*Trecho do documento:*

>>

Stefani decidiu pelo “celibato amoroso” depois que teve relações sexuais com um homem e ele se recusou a passar as informações de saúde dele. Daniela (nome fictício), após várias decepções amorosas e horas de sono perdidas por causa de relacionamentos fracassados, também optou pelo celibato. E elas não são as únicas. Neste 8 de Março, Dia Internacional das Mulheres, conheça a história dessas mulheres heterossexuais que estão fazendo um "detox" de homens por escolha própria.
Lá da gringa, surgiu um termo para explicar este “estilo de vida” adotado por algumas: "boy sober". Em tradução livre: sobriedade de homem. Esse fenômeno se refere a onda cada vez maior de mulheres que optam pelo não-envolvimento romântico ou até mesmo sexual com homens héteros após decepções consecutivas – sumiços repentinos, traições, abusos…
Ao invés de gastar tempo e energia com relacionamentos amorosos — coisa que, cá entre nós, está enraizada na sociedade (como bem sintetiza a pensadora brasileira Valeska Zanello: “os homens são ensinados a amar as coisas; a mulher, aos homens”) — elas preferem investir nelas mesmas.
A empresária e professora Stefani Paranhos, de 35 anos, por exemplo, começou o período celibatário há pouco, em fevereiro, mas com um objetivo em mente: estudar para um concurso público. “Homem, querendo ou não, desvia muito da nossa atenção. Decidi focar em mim, agora”, disse em entrevista ao Terra.
Decidi pelo 'boy sober' porque perco muito tempo na caça, no envolvimento e nas frustrações amorosas. Quero que minha energia esteja focada em mim.
Stefani Paranhos, 35 anos
Ela já esteve em outros relacionamentos amorosos, inclusive um namoro de 10 anos, e não foi apenas o caso do homem que se recusou a entregar os exames de saúde que a fez se decidir pelo celibato. Ela conta que, antes desse último envolvimento, chegou a estar em um relação amorosa aberta com “um cara desconstruído, ator, vegetariano, não-monogâmico”. O final da história? “Consegui ser traída. Enquanto eu estava com a mãe dele para que ele conseguisse ‘trabalhar’, ele estava com outra”, relembra.

<<

*Material fornecido:*
>>

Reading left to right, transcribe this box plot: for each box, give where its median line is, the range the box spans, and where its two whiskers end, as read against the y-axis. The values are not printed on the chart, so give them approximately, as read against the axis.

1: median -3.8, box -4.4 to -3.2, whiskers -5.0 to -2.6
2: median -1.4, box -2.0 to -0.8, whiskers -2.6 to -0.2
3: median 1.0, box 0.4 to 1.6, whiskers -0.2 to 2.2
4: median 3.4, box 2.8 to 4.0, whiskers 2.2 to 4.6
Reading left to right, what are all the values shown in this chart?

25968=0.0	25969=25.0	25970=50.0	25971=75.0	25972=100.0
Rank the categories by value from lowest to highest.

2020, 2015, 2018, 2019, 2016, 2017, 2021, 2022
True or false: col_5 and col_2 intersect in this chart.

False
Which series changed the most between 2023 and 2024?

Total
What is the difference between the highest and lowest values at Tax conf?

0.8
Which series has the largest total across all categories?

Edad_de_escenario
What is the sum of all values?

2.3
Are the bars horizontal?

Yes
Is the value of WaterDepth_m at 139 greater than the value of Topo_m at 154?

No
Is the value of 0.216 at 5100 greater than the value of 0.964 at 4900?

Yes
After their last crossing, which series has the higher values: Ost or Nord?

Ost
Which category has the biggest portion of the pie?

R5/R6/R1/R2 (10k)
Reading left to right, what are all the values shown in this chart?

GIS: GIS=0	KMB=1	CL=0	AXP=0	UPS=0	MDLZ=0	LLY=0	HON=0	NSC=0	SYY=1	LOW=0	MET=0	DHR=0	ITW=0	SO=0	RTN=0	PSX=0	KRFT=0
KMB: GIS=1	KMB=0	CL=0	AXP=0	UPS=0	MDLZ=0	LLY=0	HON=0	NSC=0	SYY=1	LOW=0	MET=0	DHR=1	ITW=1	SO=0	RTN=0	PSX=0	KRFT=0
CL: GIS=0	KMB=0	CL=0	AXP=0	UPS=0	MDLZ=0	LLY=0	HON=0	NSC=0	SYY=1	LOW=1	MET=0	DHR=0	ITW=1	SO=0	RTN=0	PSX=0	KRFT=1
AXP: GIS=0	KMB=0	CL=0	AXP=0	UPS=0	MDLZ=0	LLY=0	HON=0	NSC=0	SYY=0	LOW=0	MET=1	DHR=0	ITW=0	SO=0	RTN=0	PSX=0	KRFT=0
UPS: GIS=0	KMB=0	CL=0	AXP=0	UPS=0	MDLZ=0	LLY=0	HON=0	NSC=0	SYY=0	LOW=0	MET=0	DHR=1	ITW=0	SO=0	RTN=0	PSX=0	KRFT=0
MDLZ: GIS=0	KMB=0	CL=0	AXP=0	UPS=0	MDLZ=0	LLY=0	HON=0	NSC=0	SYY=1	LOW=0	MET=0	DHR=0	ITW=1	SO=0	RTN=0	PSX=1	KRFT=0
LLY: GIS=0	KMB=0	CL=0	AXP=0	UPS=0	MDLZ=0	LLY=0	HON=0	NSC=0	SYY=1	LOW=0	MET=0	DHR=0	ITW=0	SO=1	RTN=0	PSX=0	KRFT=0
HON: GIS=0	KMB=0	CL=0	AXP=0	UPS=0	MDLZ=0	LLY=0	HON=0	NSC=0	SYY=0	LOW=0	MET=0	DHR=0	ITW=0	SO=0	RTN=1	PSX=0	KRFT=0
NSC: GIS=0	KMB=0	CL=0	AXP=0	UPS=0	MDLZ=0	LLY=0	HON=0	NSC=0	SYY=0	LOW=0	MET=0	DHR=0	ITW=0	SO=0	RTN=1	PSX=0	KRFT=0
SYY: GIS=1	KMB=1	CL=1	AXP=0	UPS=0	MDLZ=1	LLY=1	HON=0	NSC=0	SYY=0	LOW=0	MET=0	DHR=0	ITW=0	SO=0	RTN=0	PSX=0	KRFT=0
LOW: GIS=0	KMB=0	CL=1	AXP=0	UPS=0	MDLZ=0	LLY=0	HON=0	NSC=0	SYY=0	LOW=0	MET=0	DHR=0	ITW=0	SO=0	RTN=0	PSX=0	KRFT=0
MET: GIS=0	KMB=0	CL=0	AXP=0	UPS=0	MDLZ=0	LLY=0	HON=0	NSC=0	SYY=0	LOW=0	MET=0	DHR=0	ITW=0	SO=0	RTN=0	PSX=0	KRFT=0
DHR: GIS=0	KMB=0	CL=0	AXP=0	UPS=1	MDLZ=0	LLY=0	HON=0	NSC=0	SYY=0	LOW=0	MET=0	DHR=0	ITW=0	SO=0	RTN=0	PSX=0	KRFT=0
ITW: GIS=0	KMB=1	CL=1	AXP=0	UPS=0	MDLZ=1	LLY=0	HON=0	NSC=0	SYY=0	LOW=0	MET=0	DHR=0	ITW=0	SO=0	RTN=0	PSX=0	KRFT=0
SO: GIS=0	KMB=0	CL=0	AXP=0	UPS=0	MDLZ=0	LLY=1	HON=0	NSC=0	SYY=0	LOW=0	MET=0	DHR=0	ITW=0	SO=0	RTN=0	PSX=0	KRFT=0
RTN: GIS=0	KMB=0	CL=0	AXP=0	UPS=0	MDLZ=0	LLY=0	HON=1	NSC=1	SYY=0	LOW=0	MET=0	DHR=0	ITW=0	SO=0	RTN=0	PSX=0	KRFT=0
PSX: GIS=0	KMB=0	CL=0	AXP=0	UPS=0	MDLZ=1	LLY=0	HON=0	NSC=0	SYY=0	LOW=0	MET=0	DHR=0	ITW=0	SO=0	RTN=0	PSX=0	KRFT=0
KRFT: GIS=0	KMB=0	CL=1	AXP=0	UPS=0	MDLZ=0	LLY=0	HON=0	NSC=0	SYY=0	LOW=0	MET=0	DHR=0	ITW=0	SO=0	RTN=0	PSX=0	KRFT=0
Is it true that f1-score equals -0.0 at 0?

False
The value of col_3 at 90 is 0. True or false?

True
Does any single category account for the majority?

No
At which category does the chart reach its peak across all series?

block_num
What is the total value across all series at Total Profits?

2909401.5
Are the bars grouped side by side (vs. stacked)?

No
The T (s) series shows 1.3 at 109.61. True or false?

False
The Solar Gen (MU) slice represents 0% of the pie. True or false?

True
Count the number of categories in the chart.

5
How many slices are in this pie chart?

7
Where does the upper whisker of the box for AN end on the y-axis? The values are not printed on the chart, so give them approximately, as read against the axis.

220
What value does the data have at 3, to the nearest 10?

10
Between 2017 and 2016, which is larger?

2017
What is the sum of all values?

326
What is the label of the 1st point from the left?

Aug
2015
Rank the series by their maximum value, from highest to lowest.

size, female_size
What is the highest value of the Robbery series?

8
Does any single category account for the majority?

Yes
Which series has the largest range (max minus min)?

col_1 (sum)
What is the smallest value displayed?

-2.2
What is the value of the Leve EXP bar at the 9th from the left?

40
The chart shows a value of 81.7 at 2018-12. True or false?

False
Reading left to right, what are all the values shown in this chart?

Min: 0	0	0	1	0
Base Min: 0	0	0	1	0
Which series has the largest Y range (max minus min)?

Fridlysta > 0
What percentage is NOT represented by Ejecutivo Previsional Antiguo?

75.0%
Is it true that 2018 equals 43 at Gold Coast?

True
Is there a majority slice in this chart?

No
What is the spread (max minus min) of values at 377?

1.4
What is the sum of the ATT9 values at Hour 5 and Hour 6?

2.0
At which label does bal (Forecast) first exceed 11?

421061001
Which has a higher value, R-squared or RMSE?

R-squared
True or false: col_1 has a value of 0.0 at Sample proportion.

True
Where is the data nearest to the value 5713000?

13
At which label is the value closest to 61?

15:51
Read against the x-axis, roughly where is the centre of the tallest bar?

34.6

<<

*Instrução 1:* Substitua "concurso público" por "vestibular" no texto sobre o celibato amoroso, reproduzindo a parte que começa em "A empresária e" e segue até "focada em mim.".
*Instrução 2:* De acordo com o texto sobre o celibato amoroso, que objetivo Stefani Paranhos tinha em mente ao começar o período celibatário?
Os registros vêm de uma fonte diferente da do texto.

*Resposta da tarefa 1:*
A empresária e professora Stefani Paranhos, de 35 anos, por exemplo, começou o período celibatário há pouco, em fevereiro, mas com um objetivo em mente: estudar para um vestibular. “Homem, querendo ou não, desvia muito da nossa atenção. Decidi focar em mim, agora”, disse em entrevista ao Terra.
Decidi pelo 'boy sober' porque perco muito tempo na caça, no envolvimento e nas frustrações amorosas. Quero que minha energia esteja focada em mim.

*Resposta da tarefa 2:* Estudar para um concurso público.